1G, 2G or 3G? What’s Best for Me?

1G Pickleball Paddle

First, second and third generation pickleball paddles all have their pros and cons. Deciding which of these basic paddle types is best for you will depend on what you need and what you like.

First generation (1G) pickleball paddles are made of wood. They have been made that way since people started playing the game back in 1964. In fact, we are told that there are players in the Seattle area who still have 1G paddles that were made in that era.

Wood, of course, is highly durable. Unlike 2G paddles, there are no edge guards to come loose. Unfortunately, wood is also rather heavy. So it is not uncommon for a small wooden pickleball paddle to weigh more than a full-sized adult tennis racquet.

The extraordinary durability of 1G pickleball paddles makes them perfect for group use in schools, community centres and clubs. It doesn’t seem to matter how poorly they are treated, they stand up well and continue perform as they should.

2G Pickleball Paddle

The durability of 2G paddles, meanwhile, does not compare to wood. The most common problem with these paddles is what is know in the industry as “premature edge guard departure”. In other words, the plastic edge guard that runs around the entire perimeter of the paddle breaks free and begins to flap around.

The other problem with 2G pickleball paddles appears when moisture (usually from rain or a leaking water bottle) sneaks in behind the edge guard and saturates the core of the paddle. When the core is made of cardboard, this causes swelling and distortion.

In a short time the layers begin to break down and the paddle quickly becomes useless.
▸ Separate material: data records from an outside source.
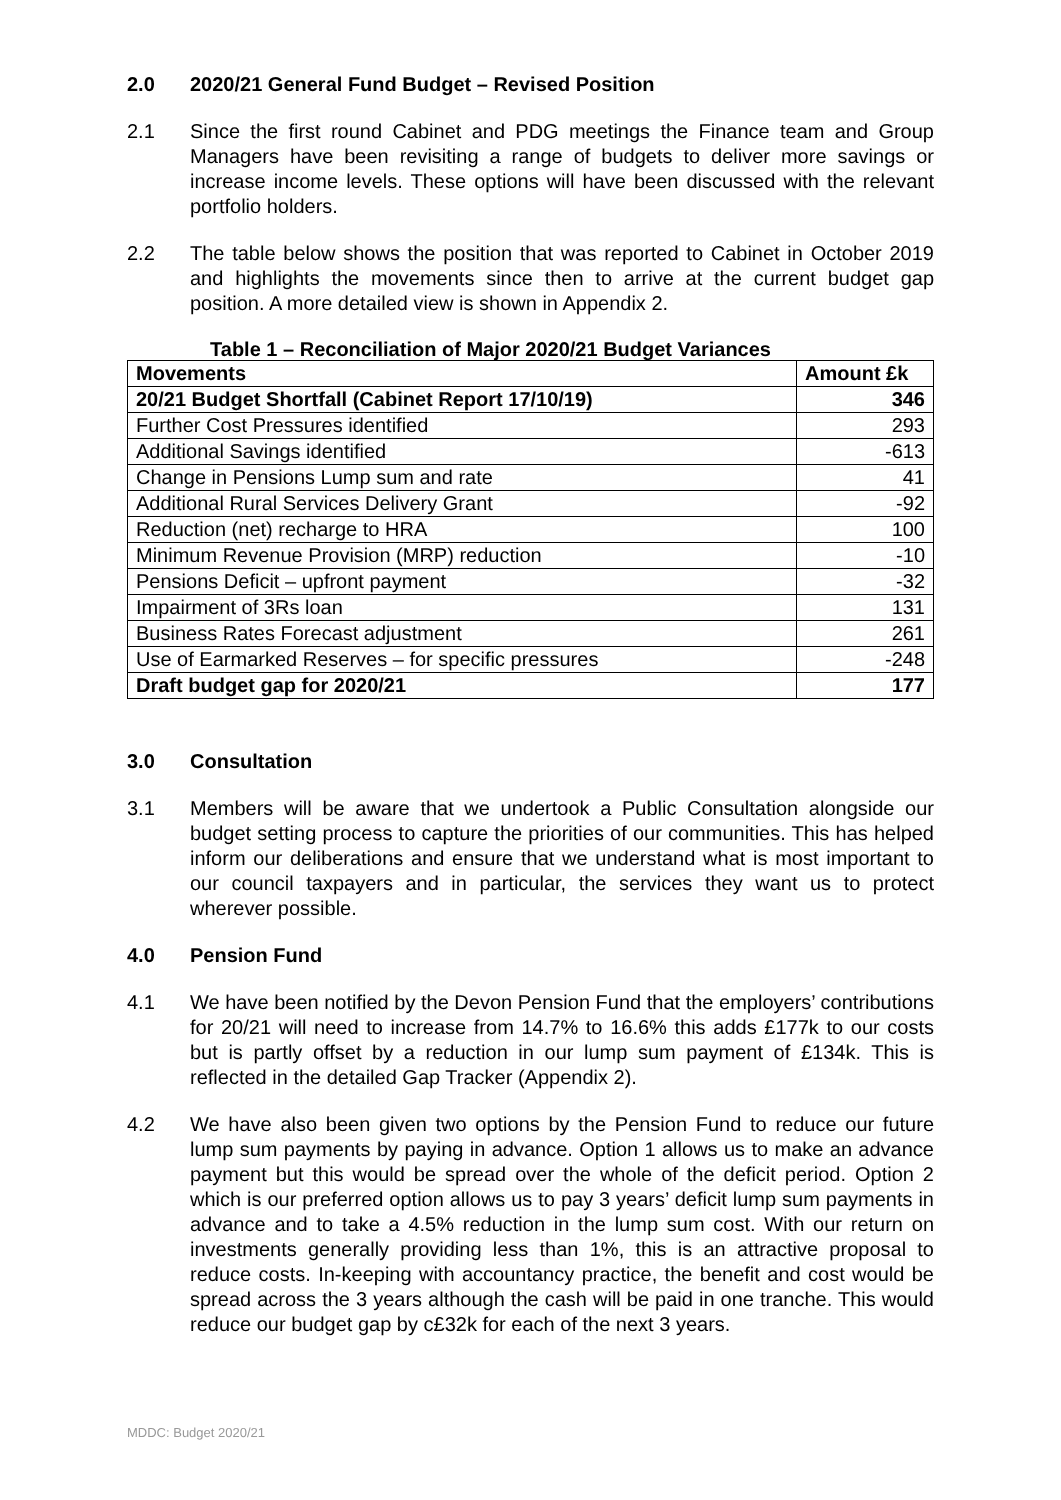2.0 2020/21 General Fund Budget – Revised Position
2.1 Since the first round Cabinet and PDG meetings the Finance team and Group Managers have been revisiting a range of budgets to deliver more savings or increase income levels. These options will have been discussed with the relevant portfolio holders.
2.2 The table below shows the position that was reported to Cabinet in October 2019 and highlights the movements since then to arrive at the current budget gap position. A more detailed view is shown in Appendix 2.
Table 1 – Reconciliation of Major 2020/21 Budget Variances
| Movements | Amount £k |
| --- | --- |
| 20/21 Budget Shortfall (Cabinet Report 17/10/19) | 346 |
| Further Cost Pressures identified | 293 |
| Additional Savings identified | -613 |
| Change in Pensions Lump sum and rate | 41 |
| Additional Rural Services Delivery Grant | -92 |
| Reduction (net) recharge to HRA | 100 |
| Minimum Revenue Provision (MRP) reduction | -10 |
| Pensions Deficit – upfront payment | -32 |
| Impairment of 3Rs loan | 131 |
| Business Rates Forecast adjustment | 261 |
| Use of Earmarked Reserves – for specific pressures | -248 |
| Draft budget gap for 2020/21 | 177 |
3.0 Consultation
3.1 Members will be aware that we undertook a Public Consultation alongside our budget setting process to capture the priorities of our communities. This has helped inform our deliberations and ensure that we understand what is most important to our council taxpayers and in particular, the services they want us to protect wherever possible.
4.0 Pension Fund
4.1 We have been notified by the Devon Pension Fund that the employers’ contributions for 20/21 will need to increase from 14.7% to 16.6% this adds £177k to our costs but is partly offset by a reduction in our lump sum payment of £134k. This is reflected in the detailed Gap Tracker (Appendix 2).
4.2 We have also been given two options by the Pension Fund to reduce our future lump sum payments by paying in advance. Option 1 allows us to make an advance payment but this would be spread over the whole of the deficit period. Option 2 which is our preferred option allows us to pay 3 years’ deficit lump sum payments in advance and to take a 4.5% reduction in the lump sum cost. With our return on investments generally providing less than 1%, this is an attractive proposal to reduce costs. In-keeping with accountancy practice, the benefit and cost would be spread across the 3 years although the cash will be paid in one tranche. This would reduce our budget gap by c£32k for each of the next 3 years.
MDDC: Budget 2020/21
In spite of these minor flaws, though, players have been using 2G paddles for pickleball since this style of paddle was first manufactured in the 1980s.

The fact that they are lighter than wood and come in a variety of attractive colours and designs only adds to their popularity.

3G Pickleball Paddle

3G pickleball paddles are relatively new on the market. The first of their kind was introduced in 2009. They are modern-looking paddles made of non-absorbent materials like fibreglass or graphite and filled with non-absorbent foam. As a result, water damage issues are not even a consideration for most 3G pickleball paddles.

See my article about the best pickleball paddle to buy this year.

Preferred by advanced players who dislike the edge guards on 2G pickleball paddles, 3G paddles have their own issues that consumers need to be aware of. The biggest issue is chipping along the edges. Since 3G paddles lack the prominent edge guards of the previous generation of pickleball paddles, the paint and lacquer along the edges is subject to chipping.

In general, this affects only the appearance of the paddle and does not interfere with performance. The other major issue with 3G paddles is the gradual breakdown of the dry foam core at the centre of the paddles.

Like loose grommets on tennis racquets, these small pieces of foam can begin rattling around inside of the paddle and can become a bit of a distraction. Once again, however, this issue may be a nuisance but rarely does it change the performance of the paddle during play.

Look around at your club and any busy day and you will probably see all three types of paddles in use. Each has advantages and disadvantages that have to be considered, pros and cons that have to be weighed.

Over the past five years, 1G paddles have been the cheapest while 3G paddles have cost the most. This is expected to change drastically over the next 12 months as new releases by big names such as Topp, Paddletek, Gamma, Wilson and Head drive prices down on 3G paddles.